To be born is to be given life, but it is also to be given death. A non-living thing can’t die. I’ve known this since I was five years old. That story I already blogged.

We are dust, we are star dust, we are fallen and falling. And the inevitable end awaits us at the end of our fall through space and time.

But the dream says to me what Soren Kierkegaard said…or I think is what he was trying to say, when he said that in the end life asks you only one question--have you lived in despair--or not?

The baby in the dream, the baby that is me, that is you, that is all human beings who fall into this living death. And the baby chooses life. Chooses to fall. And in the end, he says thank you. And each of us must find the hope and faith within ourselves to do the same. To see the suffering, the pain, the despair, the ouches and the heartbreaks and the inevitable crumbling of even our own bodies it took us so long to get comfortable in. It will all fall away. Ashes to ashes, we all fall down.

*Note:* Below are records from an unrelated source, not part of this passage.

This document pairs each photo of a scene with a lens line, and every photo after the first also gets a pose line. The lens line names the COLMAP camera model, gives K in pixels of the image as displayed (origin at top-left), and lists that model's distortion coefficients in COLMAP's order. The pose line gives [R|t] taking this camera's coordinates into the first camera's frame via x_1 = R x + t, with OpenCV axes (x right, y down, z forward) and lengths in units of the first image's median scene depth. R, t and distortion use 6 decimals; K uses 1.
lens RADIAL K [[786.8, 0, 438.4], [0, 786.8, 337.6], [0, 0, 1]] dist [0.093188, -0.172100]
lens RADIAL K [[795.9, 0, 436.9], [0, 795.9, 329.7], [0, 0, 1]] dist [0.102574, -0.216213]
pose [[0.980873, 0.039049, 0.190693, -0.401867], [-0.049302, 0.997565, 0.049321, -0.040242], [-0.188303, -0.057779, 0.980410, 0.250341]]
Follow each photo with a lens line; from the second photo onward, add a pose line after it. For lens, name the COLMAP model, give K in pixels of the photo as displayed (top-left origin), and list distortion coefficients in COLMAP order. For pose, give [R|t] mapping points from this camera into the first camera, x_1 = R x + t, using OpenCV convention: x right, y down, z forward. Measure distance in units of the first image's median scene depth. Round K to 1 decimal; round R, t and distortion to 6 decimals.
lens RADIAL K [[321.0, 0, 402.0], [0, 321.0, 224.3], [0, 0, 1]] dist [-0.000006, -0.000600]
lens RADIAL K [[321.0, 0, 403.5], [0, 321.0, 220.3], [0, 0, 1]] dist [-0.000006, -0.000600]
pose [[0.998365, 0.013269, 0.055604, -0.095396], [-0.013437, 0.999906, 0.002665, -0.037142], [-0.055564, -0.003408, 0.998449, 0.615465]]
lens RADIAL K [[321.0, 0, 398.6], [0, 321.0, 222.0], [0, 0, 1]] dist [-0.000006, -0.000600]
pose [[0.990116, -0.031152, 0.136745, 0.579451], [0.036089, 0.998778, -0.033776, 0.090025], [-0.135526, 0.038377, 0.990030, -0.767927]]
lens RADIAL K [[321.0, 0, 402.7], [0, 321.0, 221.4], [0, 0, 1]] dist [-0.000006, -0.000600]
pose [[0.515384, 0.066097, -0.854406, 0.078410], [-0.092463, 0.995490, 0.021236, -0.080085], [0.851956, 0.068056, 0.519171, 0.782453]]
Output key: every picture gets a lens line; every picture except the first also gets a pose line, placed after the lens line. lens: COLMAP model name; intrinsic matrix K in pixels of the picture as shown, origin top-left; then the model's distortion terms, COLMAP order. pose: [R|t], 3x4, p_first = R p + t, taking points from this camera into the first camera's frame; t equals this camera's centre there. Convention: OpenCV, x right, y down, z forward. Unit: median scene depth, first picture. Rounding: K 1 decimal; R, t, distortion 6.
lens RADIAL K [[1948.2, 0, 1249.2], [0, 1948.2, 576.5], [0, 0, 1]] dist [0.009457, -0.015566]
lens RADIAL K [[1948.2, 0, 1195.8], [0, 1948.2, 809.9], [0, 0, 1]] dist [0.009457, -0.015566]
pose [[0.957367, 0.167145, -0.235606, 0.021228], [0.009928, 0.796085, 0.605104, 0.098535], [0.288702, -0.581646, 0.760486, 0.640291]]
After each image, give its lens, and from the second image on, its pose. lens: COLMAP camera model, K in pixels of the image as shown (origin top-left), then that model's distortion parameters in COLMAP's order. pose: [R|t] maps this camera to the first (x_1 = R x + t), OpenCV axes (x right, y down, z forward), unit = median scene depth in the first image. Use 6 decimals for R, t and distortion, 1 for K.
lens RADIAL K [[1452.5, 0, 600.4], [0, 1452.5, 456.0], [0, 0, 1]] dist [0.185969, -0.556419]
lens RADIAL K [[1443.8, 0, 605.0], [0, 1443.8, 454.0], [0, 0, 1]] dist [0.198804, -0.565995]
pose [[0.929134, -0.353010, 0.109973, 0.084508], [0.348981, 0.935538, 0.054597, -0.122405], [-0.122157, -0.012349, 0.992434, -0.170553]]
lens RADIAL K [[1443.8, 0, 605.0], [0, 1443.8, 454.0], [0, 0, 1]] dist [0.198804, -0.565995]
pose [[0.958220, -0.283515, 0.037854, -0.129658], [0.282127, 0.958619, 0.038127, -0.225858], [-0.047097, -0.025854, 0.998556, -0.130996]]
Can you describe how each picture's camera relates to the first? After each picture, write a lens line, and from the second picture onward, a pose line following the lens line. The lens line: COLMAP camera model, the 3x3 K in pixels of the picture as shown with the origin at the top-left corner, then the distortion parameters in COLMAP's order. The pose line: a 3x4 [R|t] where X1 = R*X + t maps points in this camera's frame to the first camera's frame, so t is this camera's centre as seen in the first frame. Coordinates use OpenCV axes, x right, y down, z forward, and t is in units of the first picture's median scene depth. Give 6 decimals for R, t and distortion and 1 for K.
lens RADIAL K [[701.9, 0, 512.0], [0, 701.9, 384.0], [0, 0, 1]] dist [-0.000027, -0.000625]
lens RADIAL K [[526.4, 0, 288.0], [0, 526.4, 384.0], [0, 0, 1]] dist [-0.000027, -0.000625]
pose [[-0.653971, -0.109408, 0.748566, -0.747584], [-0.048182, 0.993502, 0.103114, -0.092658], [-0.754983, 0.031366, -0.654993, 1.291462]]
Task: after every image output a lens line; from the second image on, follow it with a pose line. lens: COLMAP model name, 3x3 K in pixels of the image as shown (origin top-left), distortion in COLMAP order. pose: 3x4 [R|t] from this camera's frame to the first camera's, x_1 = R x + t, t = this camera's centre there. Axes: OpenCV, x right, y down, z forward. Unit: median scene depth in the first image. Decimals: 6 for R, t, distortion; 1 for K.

Is it worth it? Is it worth that falling apart, that falling away, that falling down to feel the wind against your face, the touch of another, the revelations of the world for the few brief frames our eyes glimpse and the few brief notes we hear between being dropped into this existence and passing out of it once again?

Is it worth it?

Can any of us, at the end, bloodied and broken on the floor, still smile and with faith say yes?

For now, I can only hope so.

Shouldn’t we look at our life from both ends? Shouldn’t we marvel that we get to experience anything at all? Imagine asking yourself, if you had the power of speech, newly born and fallen into the world, wouldn’t you like to EXPERIENCE? Wouldn’t you like to EXIST? Wouldn’t you be curious? Wouldn’t you want to KNOW? Yes, joy and laughter and love. But wouldn’t you want to know the rest? Sorrow and failure and heartbreak and despair? Wouldn’t you be curious? Wouldn’t you insist that your creator give you the chance? The opportunity? Wouldn’t you insist on a universe or a force or a God or random chance that didn’t always catch you? That let you fall? So that you could know the most exquisite existing of all--that of the bittersweet. The mixing of memory and desire, joy and its loss.

I’m that curious. I would have asked for this. All of this. So thank you to whatever or whoever dropped me into this existence, falling and fallen.

I know what it is to fall. And yes, today at least I can say it’s worth every single solitary moment.